Questions to answer —
1. Copy the stretch of the Ojai Vineyard notes from "Ambulo Blanc #102" through "zippy and fresh.".
2. Answer these questions from the Ojai Vineyard notes:
(a) What rootstock were the vines grafted on?
(b) What material was used early in the season under the vineyard's organic culture?
(c) On which dates were the Ambulo Blanc grapes harvested?
3. Extend the Ojai Vineyard notes with new text that follows their final sentence.

Selected excerpt —
The Ojai Vineyard is located in southern California 100 miles north of Los Angeles and south of Santa Barbara 30 miles. Although it is less than 10 miles from the Pacific Ocean, Red Mountain often blocks ocean breezes. The summer weather tends to be warm and dry. Planted in early August 2017 from small potted plants, grafted on 101-14 rootstock. The vine spacing is 5.5’ between the rows and 5’ between vines in the row on a VSP trellis with a fruiting wire with 4 sets of catch wires. A drip irrigation wire with two 1/2 gallon per hour drippers per vine. The soil is loamy with Monterey shale two to four feet below the surface. In 2019 the vines were irrigated generously in the spring and the irrigation was cut to the amount needed to maintain the canopy after the shoots reached the top of the trellis. At harvest there was some leaf drop in the fruit zone. 2019 was our first harvest from these vines.

2019 was an unusually mild growing season with a late bud break, no extreme heat, and the powdery mildew pressure was high. Except for a few clusters, none was found on the fruit. The vineyard is grown using organic culture, sulfur used early and other materials later in the season.


Ambulo Blanc #102 (white) A vigorous grower with long canes that tend to drape down. It produces large clusters of medium size berries. At veraison the crop was thinned from about 8 tons per acre to about 5.7 tpa. The grapes were harvested on September 6th and 12th. They were pressed whole cluster, settled overnight, then drained to older French oak barrels and 35ppm sulfur dioxide was added. The next day a native culture of yeast from our grapes/winery were added to the barrels for fermentation. The juice fermented in the 53-70 degree Fahrenheit range in a cellar that was maintained at 53 degrees. The wine remains on its lees in barrel at this time. Although unresolved at this point it possesses an aroma of lemon curd, medium weight on the palate, and is zippy and fresh.

Raw data —

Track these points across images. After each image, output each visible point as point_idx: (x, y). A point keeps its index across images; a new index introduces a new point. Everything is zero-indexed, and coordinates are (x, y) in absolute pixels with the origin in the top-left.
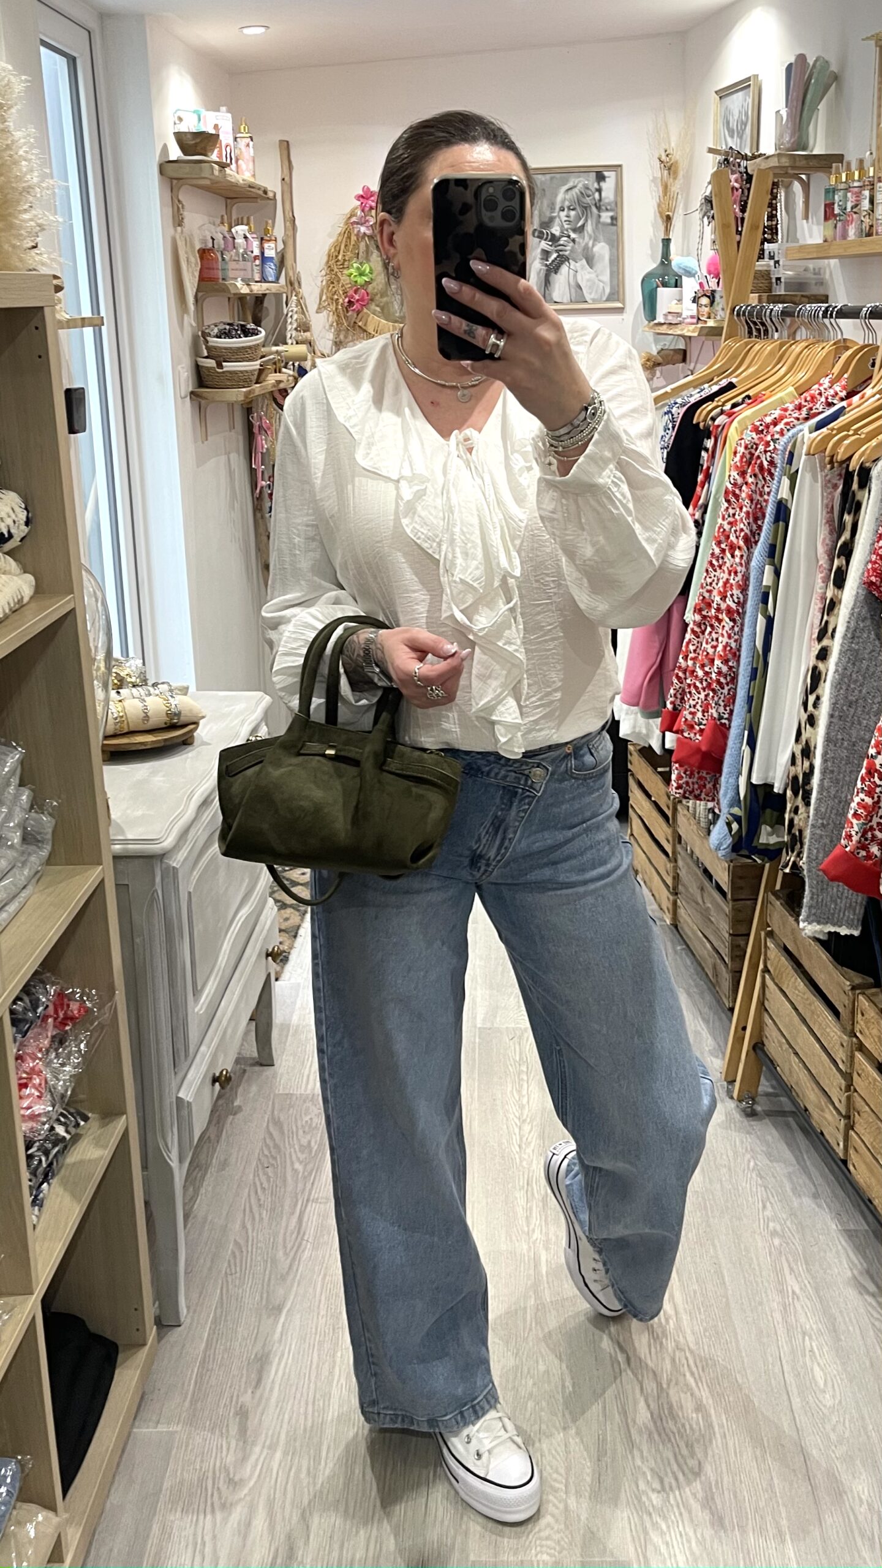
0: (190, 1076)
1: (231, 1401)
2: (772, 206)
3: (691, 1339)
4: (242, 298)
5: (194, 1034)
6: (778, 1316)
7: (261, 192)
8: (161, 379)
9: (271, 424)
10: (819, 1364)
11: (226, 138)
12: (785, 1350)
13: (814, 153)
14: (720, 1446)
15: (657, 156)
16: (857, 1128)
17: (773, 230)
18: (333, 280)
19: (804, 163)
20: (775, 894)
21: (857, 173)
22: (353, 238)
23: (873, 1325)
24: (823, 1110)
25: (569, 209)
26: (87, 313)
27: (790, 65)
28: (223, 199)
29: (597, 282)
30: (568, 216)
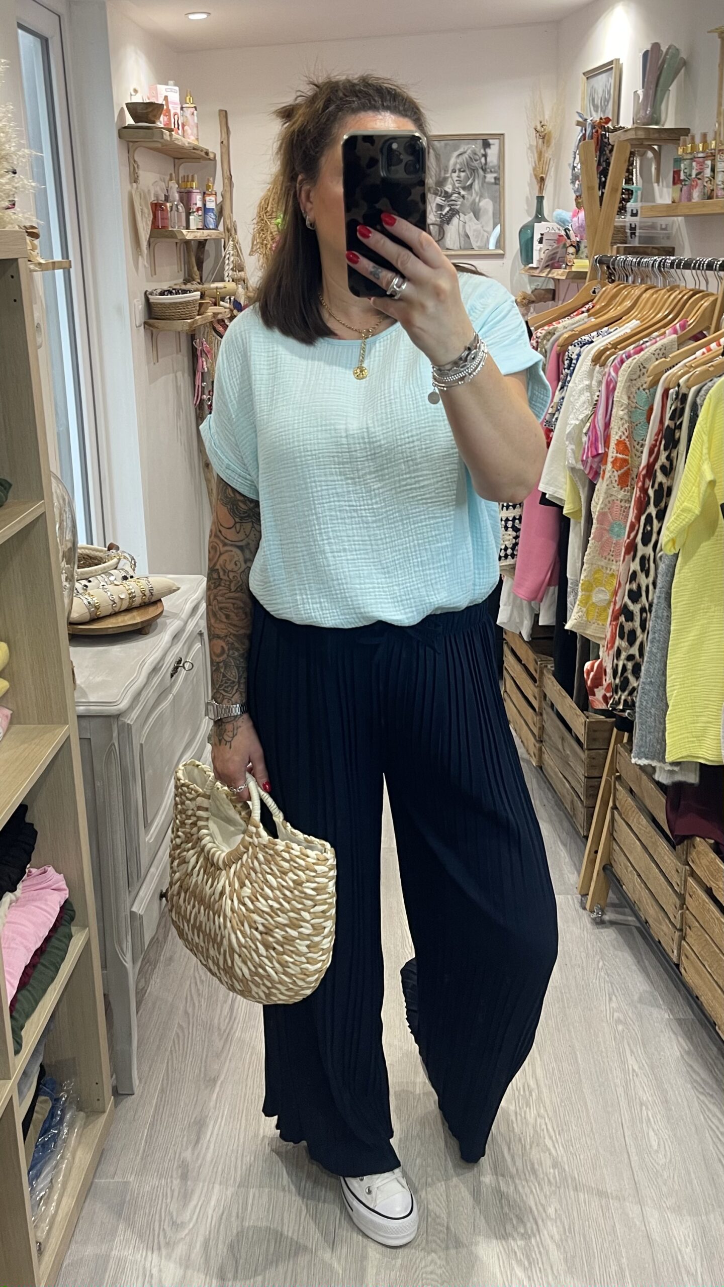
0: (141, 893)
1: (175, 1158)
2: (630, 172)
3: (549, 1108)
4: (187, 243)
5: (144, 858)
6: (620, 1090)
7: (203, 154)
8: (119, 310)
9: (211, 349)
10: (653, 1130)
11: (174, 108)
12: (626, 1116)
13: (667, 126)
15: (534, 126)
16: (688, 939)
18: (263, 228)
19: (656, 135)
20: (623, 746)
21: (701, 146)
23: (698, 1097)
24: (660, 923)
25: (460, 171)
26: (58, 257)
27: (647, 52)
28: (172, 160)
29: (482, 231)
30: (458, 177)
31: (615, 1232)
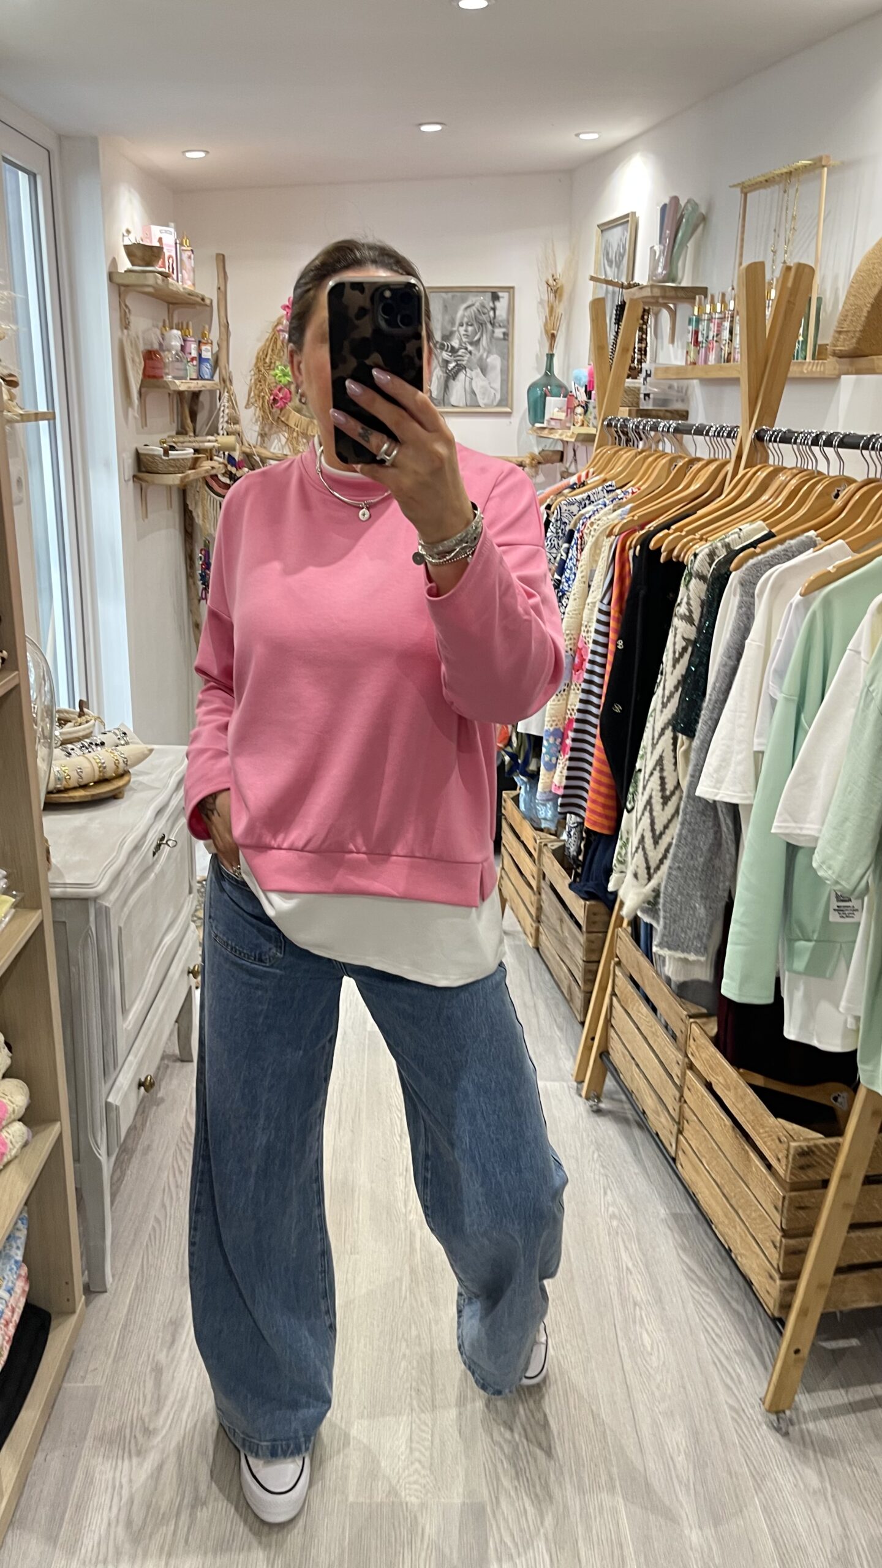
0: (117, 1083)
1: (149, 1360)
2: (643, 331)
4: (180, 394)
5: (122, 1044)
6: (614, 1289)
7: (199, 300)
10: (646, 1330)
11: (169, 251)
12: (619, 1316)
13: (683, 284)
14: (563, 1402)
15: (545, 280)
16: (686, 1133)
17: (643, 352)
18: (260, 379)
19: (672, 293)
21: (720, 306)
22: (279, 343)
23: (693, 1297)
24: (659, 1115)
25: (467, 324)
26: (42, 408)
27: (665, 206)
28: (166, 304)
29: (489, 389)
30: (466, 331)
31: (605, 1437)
* * *
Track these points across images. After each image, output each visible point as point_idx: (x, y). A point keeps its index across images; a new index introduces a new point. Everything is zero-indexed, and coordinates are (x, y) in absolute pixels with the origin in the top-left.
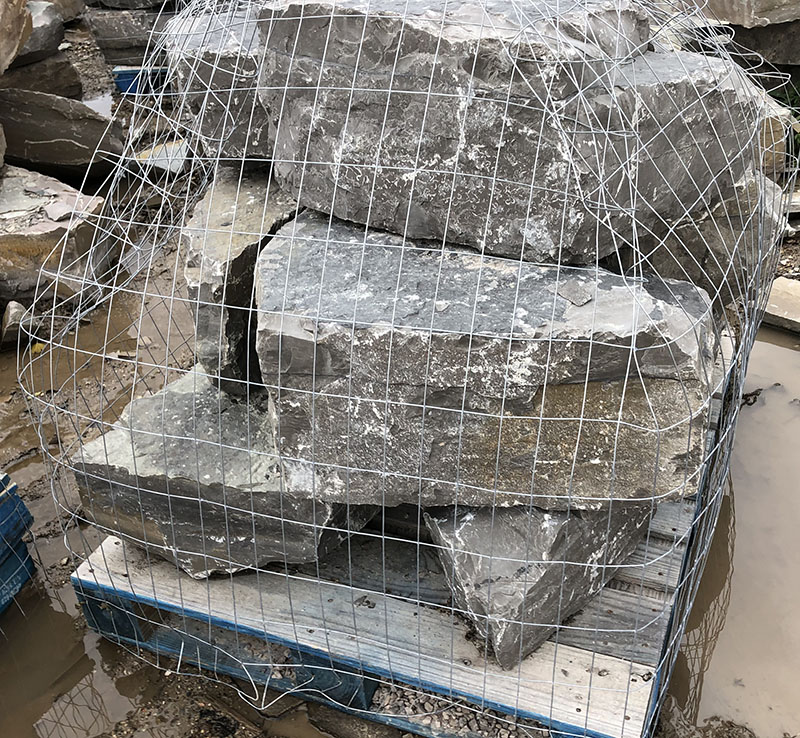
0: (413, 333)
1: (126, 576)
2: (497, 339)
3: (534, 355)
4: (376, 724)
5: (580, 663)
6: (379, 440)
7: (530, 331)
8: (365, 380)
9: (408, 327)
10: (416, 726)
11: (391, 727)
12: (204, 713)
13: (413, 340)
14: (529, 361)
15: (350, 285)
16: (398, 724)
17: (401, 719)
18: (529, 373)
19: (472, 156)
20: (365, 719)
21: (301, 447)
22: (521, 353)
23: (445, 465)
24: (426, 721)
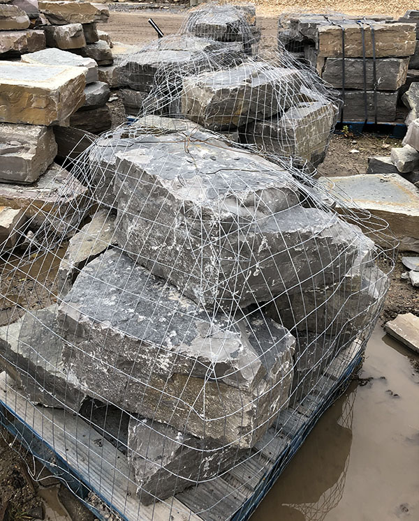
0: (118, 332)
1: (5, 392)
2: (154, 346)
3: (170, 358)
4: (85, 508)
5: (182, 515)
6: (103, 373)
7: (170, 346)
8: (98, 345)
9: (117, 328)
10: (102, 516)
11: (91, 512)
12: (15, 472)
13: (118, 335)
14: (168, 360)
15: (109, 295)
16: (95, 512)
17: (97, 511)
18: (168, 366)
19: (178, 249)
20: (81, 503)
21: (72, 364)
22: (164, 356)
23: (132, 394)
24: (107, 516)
* * *
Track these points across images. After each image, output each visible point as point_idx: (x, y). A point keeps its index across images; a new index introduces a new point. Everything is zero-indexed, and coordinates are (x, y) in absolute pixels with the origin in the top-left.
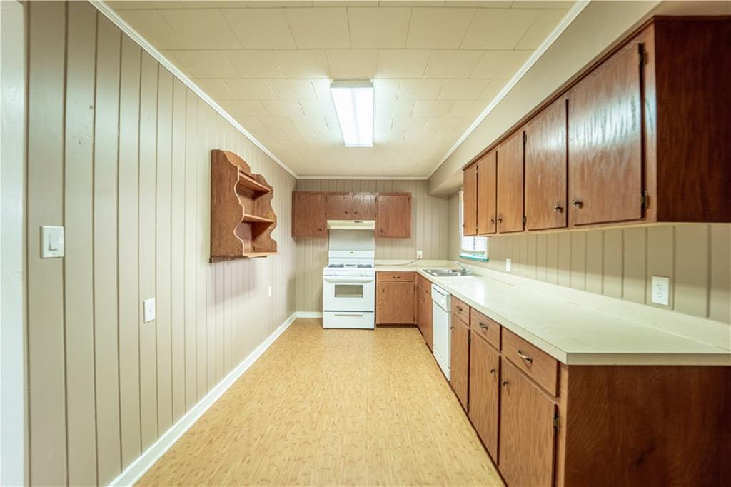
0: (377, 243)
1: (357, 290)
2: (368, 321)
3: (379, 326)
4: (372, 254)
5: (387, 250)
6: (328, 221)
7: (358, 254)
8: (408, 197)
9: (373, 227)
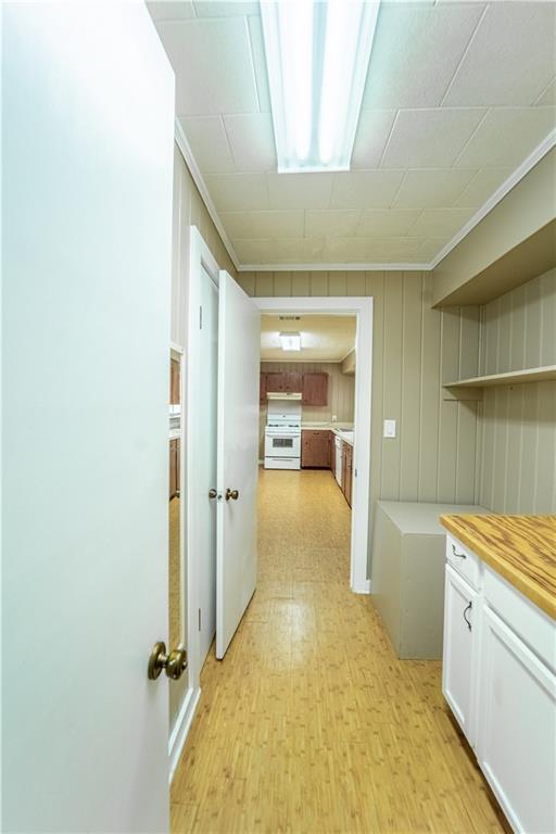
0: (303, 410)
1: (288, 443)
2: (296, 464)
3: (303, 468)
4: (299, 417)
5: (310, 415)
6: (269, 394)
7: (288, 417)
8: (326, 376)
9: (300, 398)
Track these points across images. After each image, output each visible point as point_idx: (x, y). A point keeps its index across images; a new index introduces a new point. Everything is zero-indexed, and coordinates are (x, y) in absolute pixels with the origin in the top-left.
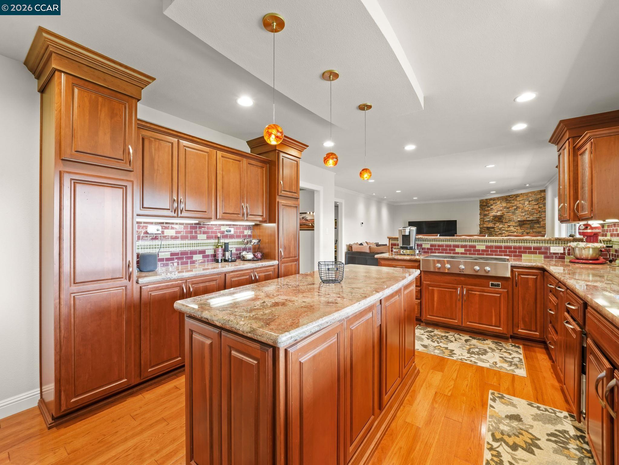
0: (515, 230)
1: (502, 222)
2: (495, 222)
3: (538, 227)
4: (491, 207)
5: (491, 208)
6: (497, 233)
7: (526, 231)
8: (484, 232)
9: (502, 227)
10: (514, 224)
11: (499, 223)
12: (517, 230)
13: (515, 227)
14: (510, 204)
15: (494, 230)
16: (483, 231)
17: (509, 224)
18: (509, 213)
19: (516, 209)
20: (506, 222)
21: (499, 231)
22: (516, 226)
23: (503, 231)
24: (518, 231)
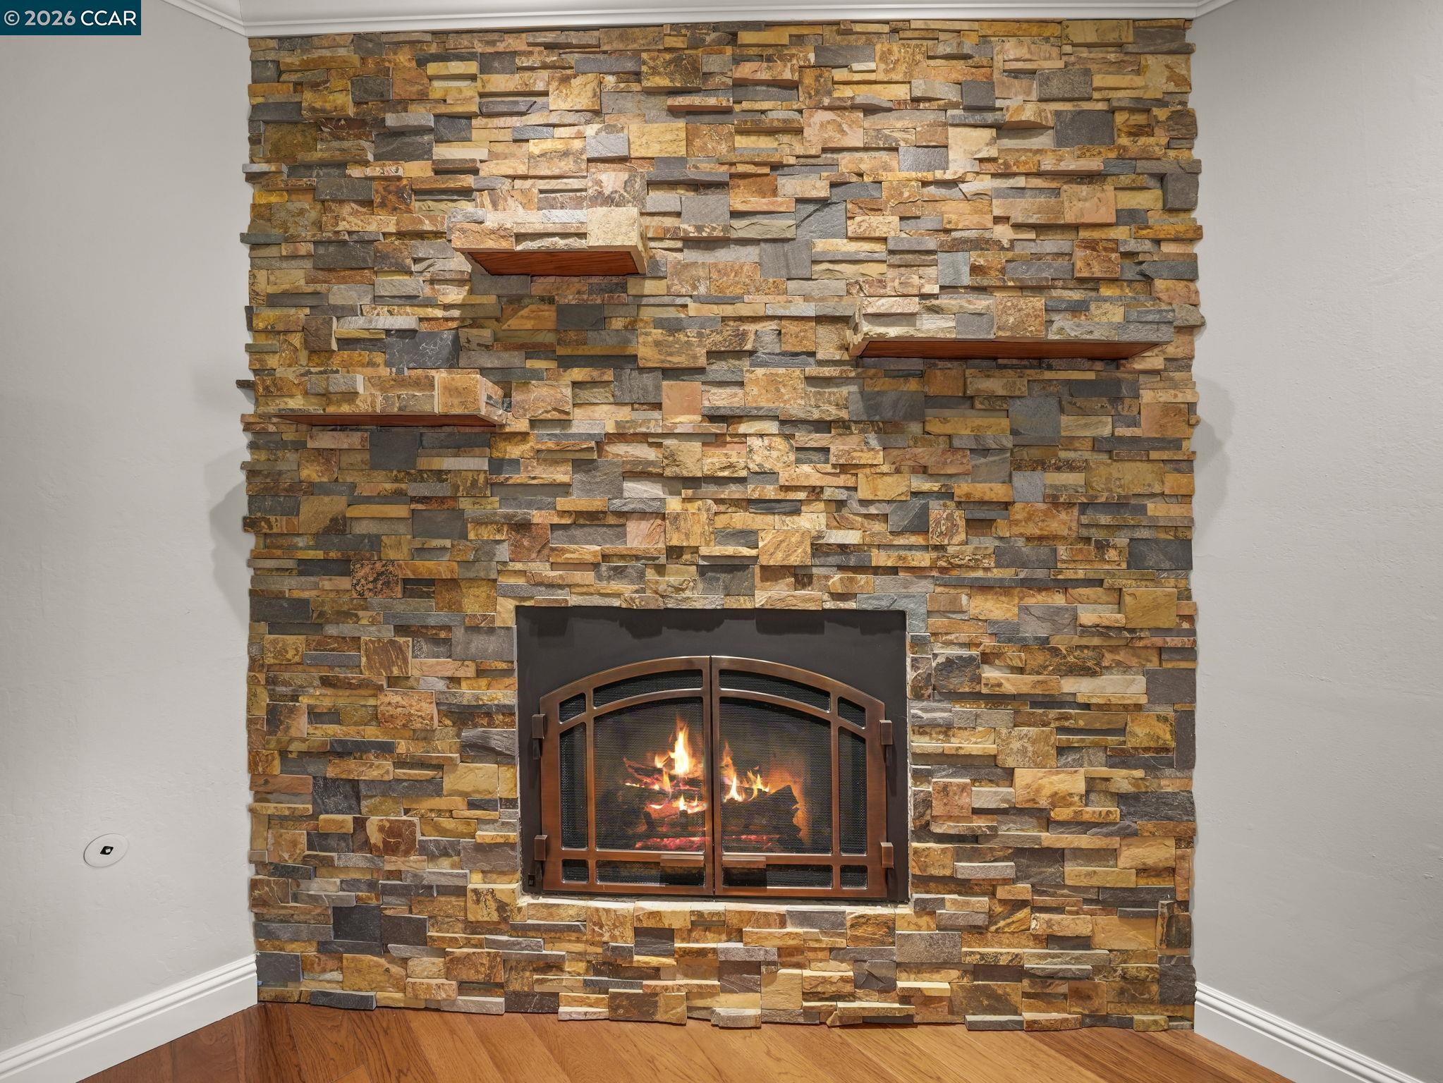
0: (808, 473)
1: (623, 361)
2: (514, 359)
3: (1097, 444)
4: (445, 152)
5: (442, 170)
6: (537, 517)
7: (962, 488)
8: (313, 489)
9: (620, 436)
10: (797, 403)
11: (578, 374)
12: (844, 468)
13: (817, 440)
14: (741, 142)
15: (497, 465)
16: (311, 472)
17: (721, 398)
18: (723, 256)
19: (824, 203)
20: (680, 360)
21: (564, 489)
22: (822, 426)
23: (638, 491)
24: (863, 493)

Answers for this exercise —
1.
Ambulo Blanc #102 (white) A vigorous grower with long canes that tend to drape down. It produces large clusters of medium size berries. At veraison the crop was thinned from about 8 tons per acre to about 5.7 tpa. The grapes were harvested on September 6th and 12th. They were pressed whole cluster, settled overnight, then drained to older French oak barrels and 35ppm sulfur dioxide was added. The next day a native culture of yeast from our grapes/winery were added to the barrels for fermentation. The juice fermented in the 53-70 degree Fahrenheit range in a cellar that was maintained at 53 degrees. The wine remains on its lees in barrel at this time. Although unresolved at this point it possesses an aroma of lemon curd, medium weight on the palate, and is zippy and fresh.

2.
(a) 101-14
(b) Sulfur
(c) September 6th and 12th

3.
Harvest date: September 6th and 12th
Harvest Sugar: 20.8
Harvest TA:
Harvest pH: 3.31
Alcohol: 12.5







Caminante Blanc #016 (white) Slow grower with delicate shoots that took all season to reach the top trellis wire. Upright growth that conformed to the VSP trellis easily. Small heavily lobed leaves and small clusters with small berries—quite ornate, and the fruit was very distinctive in a pleasantly herbal way. Despite the small clusters, there were many of them and this varietal yielded about 6.5 tpa. Treatment of these grapes was identical to #102. At this point the wine is very strikingly herbal and interesting, but difficult to read.
Harvest date: September 6th
Harvest Sugar: 21.6
Harvest TA: 7.2
Harvest pH: 3.33
Alcohol: 13.3

Unnamed Red #07 (red) A moderate grower that easily reached the top wires of the trellis, but didn’t overgrow it much. Upright growth that is easy to manage. Develops 3-5 clusters per shoot of medium-large clusters of medium-large berries. The crop was thinned in half when the berries were pea sized, and then thinned aggressively again at veraison. The crop was harvested at 4.7 tpa. The fruit was half destemmed and half whole clusters and put in an open top fermenter. No SO2 was added to the grapes and a culture of native yeast was added at crush. The tank was pumped over daily, and later in the fermentation punched down by hand. The temperature achieved 85 degrees in the cap and 72 degrees in the juice. At pressing the wine settled for 48 hours and then was placed in 225 liter older French oak barrels for aging. The color is medium dark and the aroma is distinctly floral and pretty. The flavor is lively and spicy, and the wine is quite agreeable today, it remains on its lees in barrel unracked.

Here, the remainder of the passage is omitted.